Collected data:
______________________________

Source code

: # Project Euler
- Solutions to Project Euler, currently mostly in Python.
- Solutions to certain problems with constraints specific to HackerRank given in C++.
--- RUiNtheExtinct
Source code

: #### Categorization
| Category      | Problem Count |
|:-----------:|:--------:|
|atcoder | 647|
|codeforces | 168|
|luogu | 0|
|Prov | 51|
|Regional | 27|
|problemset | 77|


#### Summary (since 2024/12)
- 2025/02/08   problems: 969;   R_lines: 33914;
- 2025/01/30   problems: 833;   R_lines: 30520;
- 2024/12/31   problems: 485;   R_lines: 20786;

______________________________

◆ What the task requires ◆
Reproduce every entry shown above, precisely as it stands.

◆ Exercise answer ◆
Source code

: # Project Euler
- Solutions to Project Euler, currently mostly in Python.
- Solutions to certain problems with constraints specific to HackerRank given in C++.
--- RUiNtheExtinct
Source code

: #### Categorization
| Category      | Problem Count |
|:-----------:|:--------:|
|atcoder | 647|
|codeforces | 168|
|luogu | 0|
|Prov | 51|
|Regional | 27|
|problemset | 77|


#### Summary (since 2024/12)
- 2025/02/08   problems: 969;   R_lines: 33914;
- 2025/01/30   problems: 833;   R_lines: 30520;
- 2024/12/31   problems: 485;   R_lines: 20786;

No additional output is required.